Nitrous oxide: Could the laughing gas ban do more harm than good?

The possession of nitrous oxide is to be made illegal under government plans to tackle anti-social behaviour. But what is 'laughing gas' and why is it being banned?

CARDIFF, UNITED KINGDOM - JUNE 27: Used metal canisters of nitrous oxide, also known as hippy crack or happy gas, left on the floor at Roald Dahl Plass in Cardiff Bay following a lockdown party on June 27, 2020 in Cardiff, United Kingdom. The First Minister of Wales Mark Drakeford has announced that all non-essential shops will be allowed to open their doors again in Wales from Monday but people will be asked to continue to
Used metal canisters of nitrous oxide, which has now been banned by the government. (Getty Images)

The possession of nitrous oxide – also known as laughing gas – with the intent of getting high is now illegal.

In an attempt to crackdown on anti-social behaviour, laughing gas has now been made a controlled Class C drug under the Misuse of Drugs Act 1971.

Crime and policing minister Chris Philp has said the new laws represented the government's "zero-tolerance approach towards antisocial behaviour and flagrant drug taking in our public spaces".

However a number of critics have accused the government of acting in a disproportionate manner; ignoring expert advice; and warning the new changes could actually fuel organised crime activity.

The campaigner said the ban will cause "further harm to our families and communities".

What is nitrous oxide, or laughing gas?

Nitrous oxide is a colourless gas that is inhaled directly from the canister or transferred into a balloon, giving the user a short-lived ‘high’.

The drug is popular among young people aged 16-24 and is the second most commonly misused drug after cannabis.

'NOS' - another slang term for laughing gas - is known to slow the brain and body’s natural response, creating a euphoric feeling which ends in episodes of laughter - hence ‘laughing gas’.

Watch: What is laughing gas?

What are the new penalties for laughing gas?

Regular users of the drug could now face up to two years in prison and dealers up to 14 years.

The move was promised as part of the Anti-Social Behaviour Action Plan and those with legitimate reasons could be exempt.

Secondary legislation laid last month will mean users found in possession of nitrous oxide illegitimately, will be committing an offence.

It is commonly used during labour when mixed with gas on pregnant women as a temporary pain relief and in the catering sector, where it's use will be lawful.

Consequences include an unlimited fine, a visible community punishment, a caution which would appear on their criminal record or a prison sentence.

Why is it being banned?

Doctors say a prolonged use of laughing gas can result in vitamin B12 deficiency, nerve damage, spinal injuries, or seizures.

There are also growing concerns of potentially fatal consequences on the UK’s roads from incidents of drug driving.

“Abuse of nitrous oxide is... dangerous to people’s health and today we are sending a clear signal to young people that there are consequences for misusing drugs. Both users and dealers will face the full force of the law for their actions” added Philp.

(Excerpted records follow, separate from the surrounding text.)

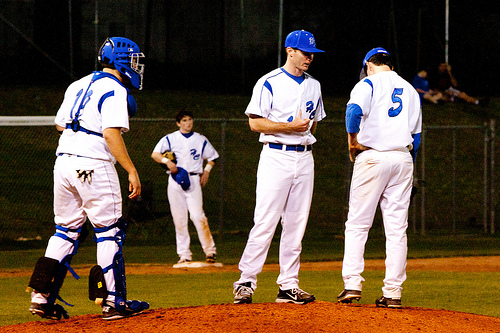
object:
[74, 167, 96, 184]
gloves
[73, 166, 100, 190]
catcher's pocket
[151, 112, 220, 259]
person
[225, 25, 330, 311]
person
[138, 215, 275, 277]
white base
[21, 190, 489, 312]
field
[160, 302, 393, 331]
dirt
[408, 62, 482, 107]
people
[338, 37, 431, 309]
person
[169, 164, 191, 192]
held hat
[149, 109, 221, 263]
waiting man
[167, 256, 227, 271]
base plate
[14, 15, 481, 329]
baseball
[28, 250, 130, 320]
shin guards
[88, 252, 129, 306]
shin guard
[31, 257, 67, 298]
shin guard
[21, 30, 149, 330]
person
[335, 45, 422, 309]
player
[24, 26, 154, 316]
catcher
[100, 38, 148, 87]
mask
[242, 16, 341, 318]
pitcher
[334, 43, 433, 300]
teammate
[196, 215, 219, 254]
dirt spot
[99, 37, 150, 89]
helmet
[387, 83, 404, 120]
5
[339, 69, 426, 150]
jersey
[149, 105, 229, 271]
player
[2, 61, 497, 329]
baseball field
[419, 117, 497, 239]
metal fence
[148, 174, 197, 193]
glove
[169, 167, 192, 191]
blue cap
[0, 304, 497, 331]
pitcher mound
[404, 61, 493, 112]
spectators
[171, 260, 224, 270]
base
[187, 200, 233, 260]
leg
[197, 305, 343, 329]
mound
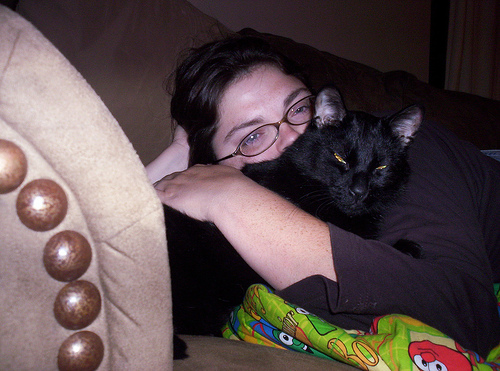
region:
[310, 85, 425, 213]
the face of a black cat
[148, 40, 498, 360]
a woman holding a black cat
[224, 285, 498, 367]
a veggie tales blanket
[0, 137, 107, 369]
metal rivets on a couch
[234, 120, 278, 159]
right eye of a woman with glasses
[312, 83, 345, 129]
right ear of a cat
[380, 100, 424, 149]
left ear of a cat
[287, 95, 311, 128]
the left eye of a woman with glasses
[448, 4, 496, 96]
white fabric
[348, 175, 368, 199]
the nose of a black cat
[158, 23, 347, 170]
The girl has dark hair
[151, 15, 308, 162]
The girl's hair is black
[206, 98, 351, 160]
The girl is wearing corrective lenses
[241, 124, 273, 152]
The girl has a blue eye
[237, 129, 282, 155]
The girl's eye is open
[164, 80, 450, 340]
The girl is holding a cat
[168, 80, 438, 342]
The cat is almost asleep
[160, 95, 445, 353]
The black cat is resting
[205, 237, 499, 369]
The blanket is green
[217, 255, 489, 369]
The blanket has Angry Birds on it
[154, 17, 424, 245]
woman wearing glasses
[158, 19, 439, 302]
woman laying with black cat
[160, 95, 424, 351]
a black cat resting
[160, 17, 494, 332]
woman wearing a black shirt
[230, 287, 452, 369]
colorful characters on blanket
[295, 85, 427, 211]
a black cat with ears pointed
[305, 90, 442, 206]
black cat with yellow eyes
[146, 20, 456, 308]
woman with arm around cat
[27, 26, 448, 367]
woman and cat on couch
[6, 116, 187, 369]
decorative buttons on couch arm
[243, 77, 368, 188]
The woman has glasses on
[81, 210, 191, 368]
The couch is light colored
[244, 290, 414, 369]
The blanket is colorful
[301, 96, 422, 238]
The cat is black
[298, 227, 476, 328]
The lady has a long sleeve shirt on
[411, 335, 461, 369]
The character on the blanket has 2 eyes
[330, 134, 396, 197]
The cat is squinting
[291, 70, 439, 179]
The cat has 2 ears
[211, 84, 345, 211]
The cat is by the woman's face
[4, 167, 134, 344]
The decorations are gold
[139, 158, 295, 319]
woman's arm around cat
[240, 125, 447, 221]
cat is black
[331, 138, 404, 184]
cat's eyes look yellow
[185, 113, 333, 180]
woman is wearing glasses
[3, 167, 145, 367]
wooden buttons on the sofa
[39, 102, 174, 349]
sofa is tan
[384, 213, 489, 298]
woman's shirt is black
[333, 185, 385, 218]
cat's nose is black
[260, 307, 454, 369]
cartoons on the blanket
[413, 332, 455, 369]
cartoon on the blanket is red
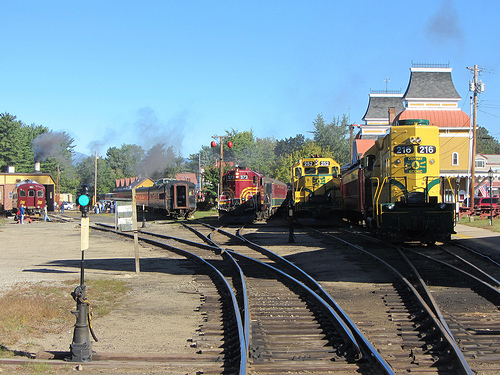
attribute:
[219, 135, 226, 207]
light — turuoise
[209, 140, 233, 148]
pole — large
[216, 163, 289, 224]
car — road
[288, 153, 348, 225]
train — yellow, green, colored, metal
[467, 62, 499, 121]
line — power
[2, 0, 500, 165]
skies — blue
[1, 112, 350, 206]
trees — green, tall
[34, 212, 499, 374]
tracks — steel, rows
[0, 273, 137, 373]
grass — green, dried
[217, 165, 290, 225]
train — red, brown, colored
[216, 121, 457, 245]
trains — three, row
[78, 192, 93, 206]
light — green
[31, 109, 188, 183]
smoke — air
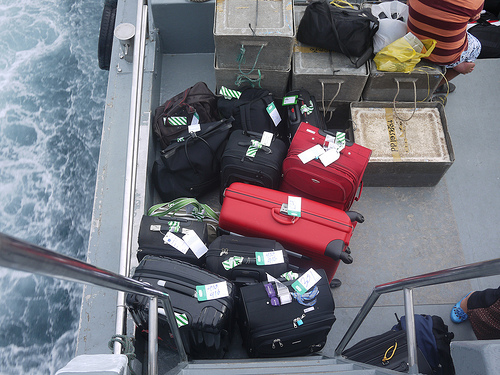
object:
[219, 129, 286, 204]
luggage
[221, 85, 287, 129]
luggage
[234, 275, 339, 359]
luggage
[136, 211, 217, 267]
luggage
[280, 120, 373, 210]
luggage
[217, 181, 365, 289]
luggage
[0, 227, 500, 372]
stairs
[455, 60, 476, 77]
foot of girl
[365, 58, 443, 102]
luggage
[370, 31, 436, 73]
sheer bag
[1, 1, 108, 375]
water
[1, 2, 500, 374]
boat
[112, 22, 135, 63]
cup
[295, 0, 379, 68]
bag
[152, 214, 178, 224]
rope handle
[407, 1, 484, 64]
shirt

However, the government is going against a recent recommendation by the Advisory Council on the Misuse of Drugs (ACMD), which advised against new laws to ban nitrous oxide.

Heacham, UK. 31st Jan, 2022. Empty Nitrous oxide canisters, also known as 'Hippy Crack' on the floor at Heacham, Norfolk, UK, on January 31, 2022 Credit: Paul Marriott/Alamy Live News
Empty nitrous oxide canisters found on a UK street. (Alamy)

What do critics say?

Some experts have given a mixed responses from critics.

Professor David Nutt, the director of the neuropsychopharmacology unit in the division of brain sciences at Imperial College London, describes the ban as “unnecessary” and said laughing gas was “less harmful than alcohol”.

Prof Nutt warned the ban could lead to an increased use of alcohol and solvents/lighter fuels by young people.

He added that users should be allowed five "whippets" (the steel cylinder or cartridge filled with nitrous oxide) of personal use and that the government could set up licensed nitrous oxide bars to encourage safe use.

Jane Slater, campaign manager at Anyone’s Child: Families for Safer Drug Control, criticised the government for not listening to experts who had advocated a health-led approach supported by "better use" of existing controls.

She added: “Criminalising possession of nitrous oxide will only give more young people criminal records, make using it more dangerous, fuel organised crime activity, and cause further harm to our families and communities."

Ester Kincová, public affairs and policy manager at Transform Drug Policy Foundation, said that criminalising possession of nitrous oxide will increase health and social harms associated with it, creating "new costs across the criminal justice system”.

She said: “This government appears determined to double down on the political theatre of ‘get tough’ drug policing as part of its anti-social behaviour crackdown. This is in the face of its own expert advice.

To reduce risks, Kincová suggests the government sensibly direct resources towards risk education for vulnerable groups, and “restrict sales of the bigger nitrous canisters that have no legitimate use”.

To reduce litter it could adopt a recycling deposit scheme for nitrous canisters, she added.